Action item -
Restate, word for word, each entry that follows, but skip its pictures.

Segment Start: Records for processing

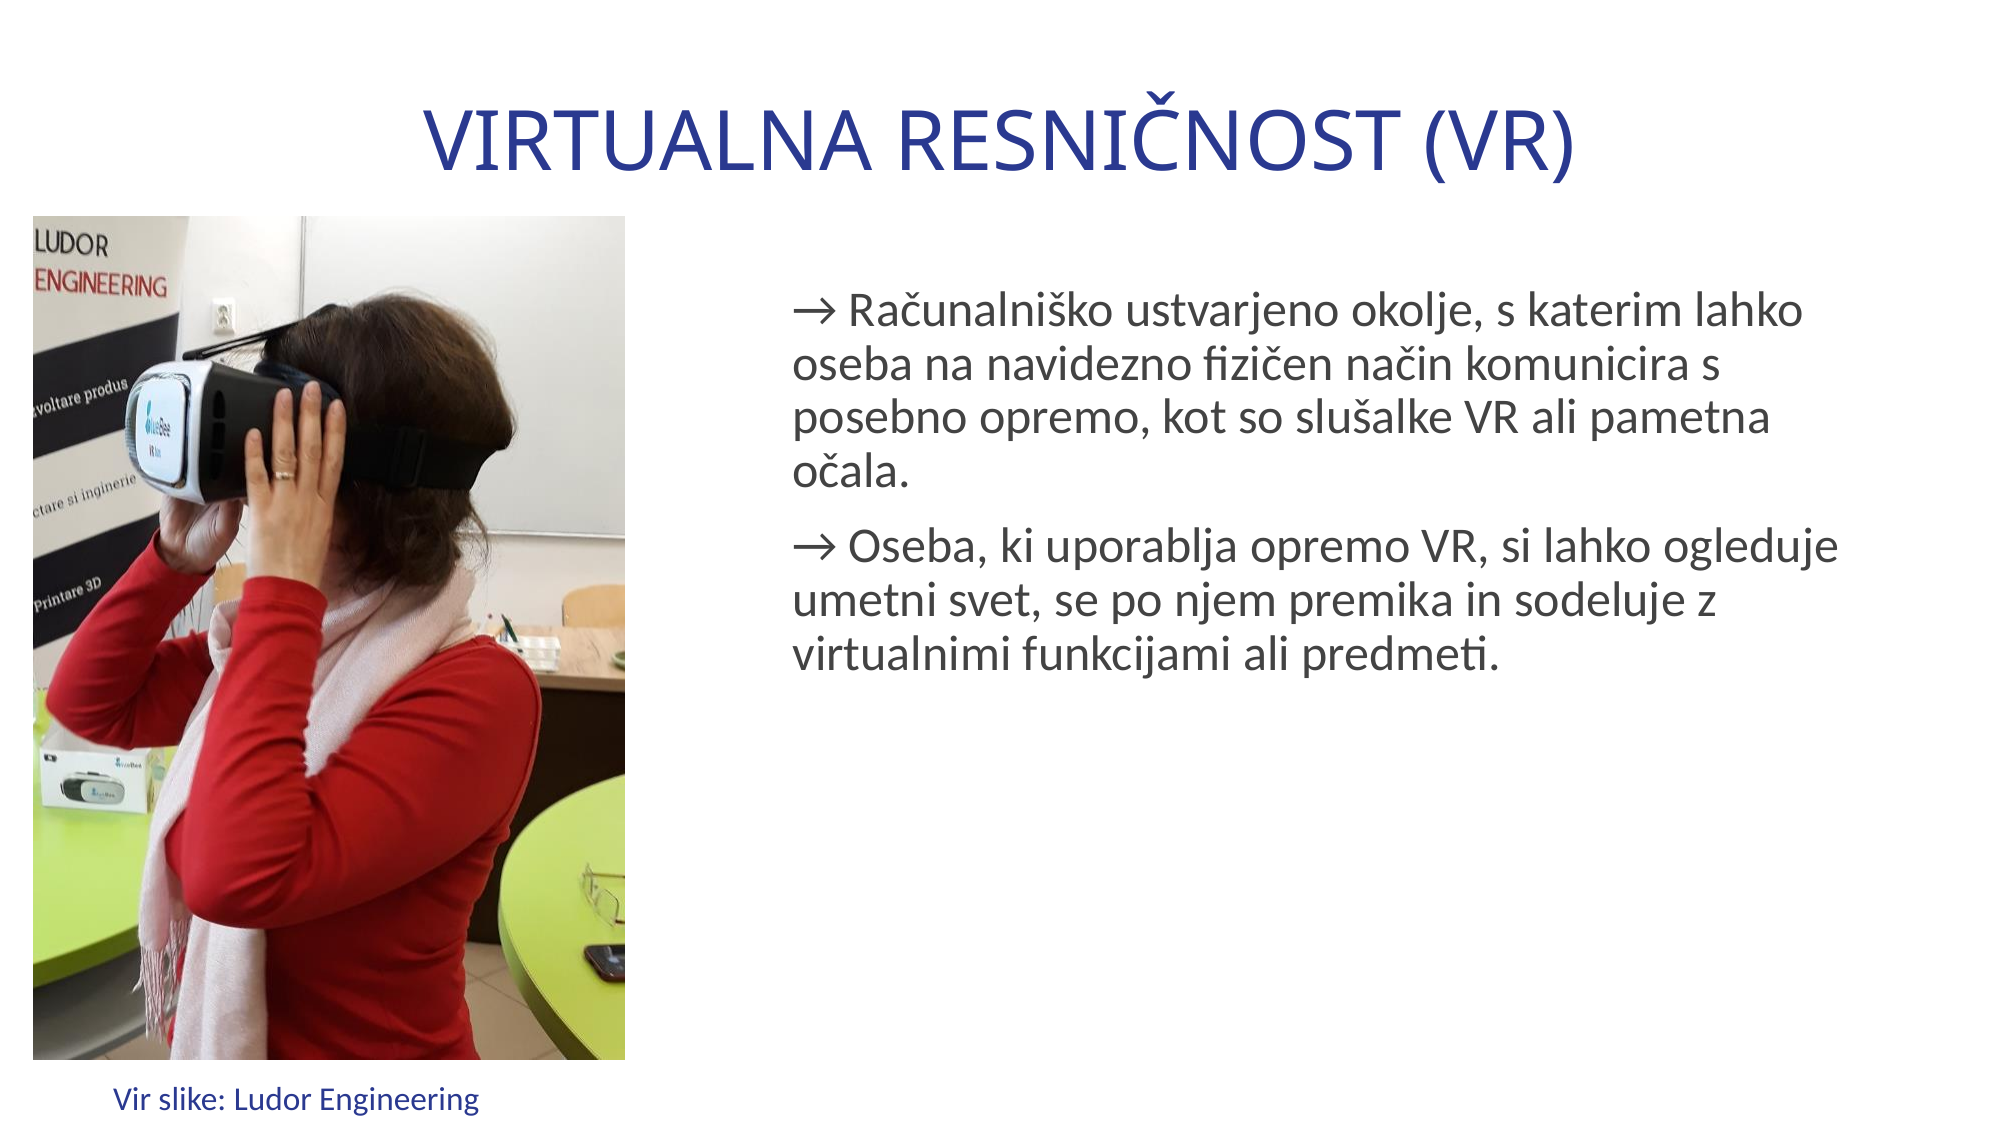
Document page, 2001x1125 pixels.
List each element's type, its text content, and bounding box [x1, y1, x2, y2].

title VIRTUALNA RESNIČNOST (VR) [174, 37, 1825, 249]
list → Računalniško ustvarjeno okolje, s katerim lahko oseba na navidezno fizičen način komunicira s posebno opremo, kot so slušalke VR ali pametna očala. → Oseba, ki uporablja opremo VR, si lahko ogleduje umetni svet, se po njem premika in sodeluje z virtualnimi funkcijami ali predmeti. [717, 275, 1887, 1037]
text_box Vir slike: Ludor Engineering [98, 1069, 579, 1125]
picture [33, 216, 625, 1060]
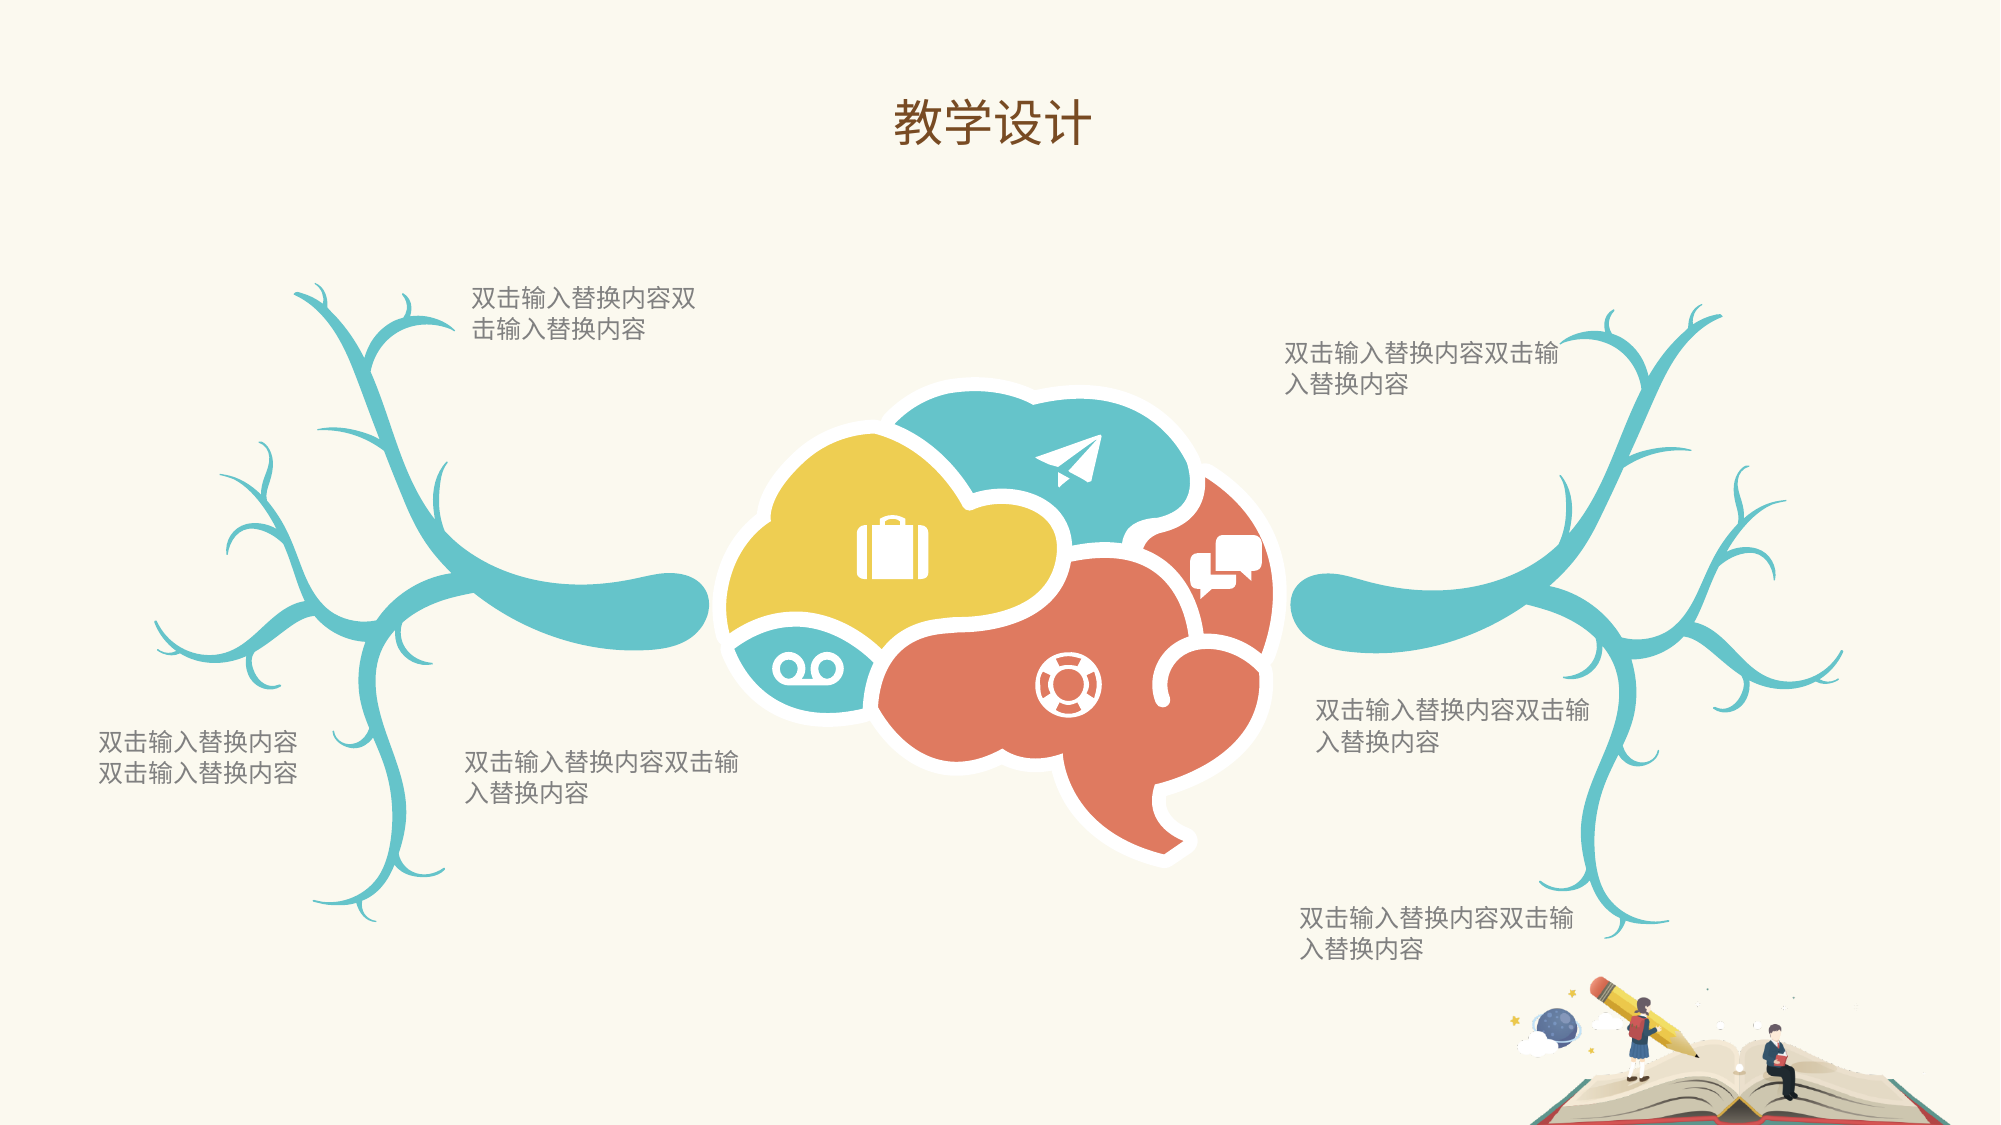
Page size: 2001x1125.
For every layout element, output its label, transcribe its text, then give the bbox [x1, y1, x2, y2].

Segment End: Records for processing

Answer space -
Document page, 2001x1125 pixels.
List each element's type, its text content, and bounding box [x1, y1, x2, y2].

title VIRTUALNA RESNIČNOST (VR) [174, 37, 1825, 249]
list → Računalniško ustvarjeno okolje, s katerim lahko oseba na navidezno fizičen način komunicira s posebno opremo, kot so slušalke VR ali pametna očala. → Oseba, ki uporablja opremo VR, si lahko ogleduje umetni svet, se po njem premika in sodeluje z virtualnimi funkcijami ali predmeti. [717, 275, 1887, 1037]
text_box Vir slike: Ludor Engineering [98, 1069, 579, 1125]
picture [33, 216, 625, 1060]
Page size: 2001x1125.
For every layout element, output its label, transcribe its text, then give the bbox [x1, y1, x2, y2].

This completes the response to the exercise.